A more modern version of this phenomenon engendered from the social popularity of the internet in the 1990s, when users performed free moderation in AOL chatrooms, a mass media company that Wired magazine described as a “cyber sweatshop.” Additionally, on February 3, Col Needham, founder of the online International Movie Database (IMDb), claimed that he will be permanently closing the discussion board facility of the website at the end of the month. Despite stating his reasoning for doing so being that the boards no longer serve a necessary function on the website, users discussion over the event included the possibility that his decision stemmed from the fact that he was unable to monetise user conversations on the website, thus rendering the forums worthless in the scheme of his business, an approach that starkly contrasts with Bechler’s idealistic views of a popular revolution via free speech.

The second disadvantage of the gift economy stems from a socio-political framework that assesses herd mentality in a twenty-first century virtual context. During an investigation into how an individual user’s choices may affect the way online communities are created, economists Eric Brynfolfsson and Marshall Van Alstyne declared that, when online, humans hone fine-tuned filters which influence content exposure and community building. Basically, faced with unlimited access to content and opinions due to the inexorable expansion of the online world, people actively narrow the ideas and opinions they are exposed to. This is exacerbated by Brynfolffson and Alstyne’s finding that even slight biases in favour of similar views can result in deep divisions, evident in the polarising political blogosphere, in which liberal and conservative blogs are largely homogenous, with scarce intermediary traffic flow.

A major reason why this social development is so troubling can be illuminated in legal scholar Professor Cass Sunstein’s 2005 Colorado study which stated that when humans immerse themselves in groups that predominantly share their views and beliefs, they are susceptible to ‘ideological amplification’, which will only serve to enhance their biases, narrow their already parochial perspectives and facilitate further discrimination against those out of their ideological group.

For example, a recurring proponent for the termination of the IMDb message boards was that the forums were overwrought in ‘group think’, a term coined by psychologist Janis Irving to describe the phenomenon that occurs within groups of people where dysfunctional and irrational decisions are made by a total dissension of alternate viewpoints.

As opposed to the offline world, in which money and energy prevent physical and psychological homogony, the virtual nature of the internet allows societies to form, insulate and consolidate, potentially harming social and political structures offline. This is exacerbated by services like Google Search which contain inbuilt filters that may prevent users from accessing new information, instead redirecting them to websites that tessellate with their search history, thus resulting in a cocooned society, divergent from the egalitarian age of harmony and enlightenment depicted by Bechler.
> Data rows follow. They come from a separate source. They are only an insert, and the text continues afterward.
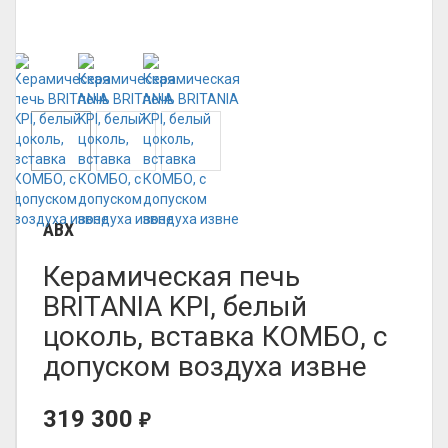
ABX
Керамическая печь
BRITANIA KPI, белый
цоколь, вставка КОМБО, с
допуском воздуха извне
319 300
₽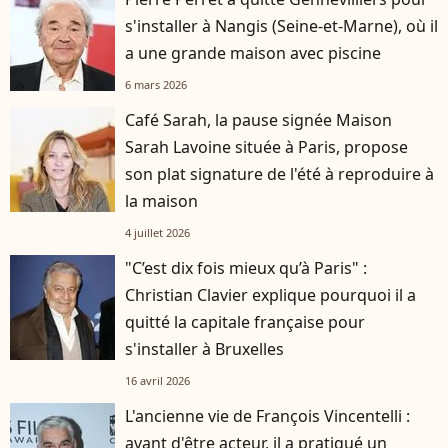
s'installer à Nangis (Seine-et-Marne), où il
a une grande maison avec piscine
6 mars 2026
Café Sarah, la pause signée Maison
Sarah Lavoine située à Paris, propose
son plat signature de l'été à reproduire à
la maison
4 juillet 2026
"C’est dix fois mieux qu’à Paris" :
Christian Clavier explique pourquoi il a
quitté la capitale française pour
s'installer à Bruxelles
16 avril 2026
L'ancienne vie de François Vincentelli :
avant d'être acteur, il a pratiqué un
Therefore, while the internet is heralded by many as a valuable tool for the general public, augmenting conciliation and awareness while shifting the power of expression away from big businesses and the mass media, an alternate perspective depicts it as an insulation blanket that can potentially isolate, fragment and divide our local and global communities.

Additionally, information creation on the internet can have far-reaching negative consequences in the social sphere, prioritising quantity over quality while depriving society at large of the works of talented professionals. As a result of this, going forward, we should appreciate the platform the internet bestows on us while being receptive to opposing viewpoints and placing an emphasis on originality, professionalism and respect as we navigate the online world.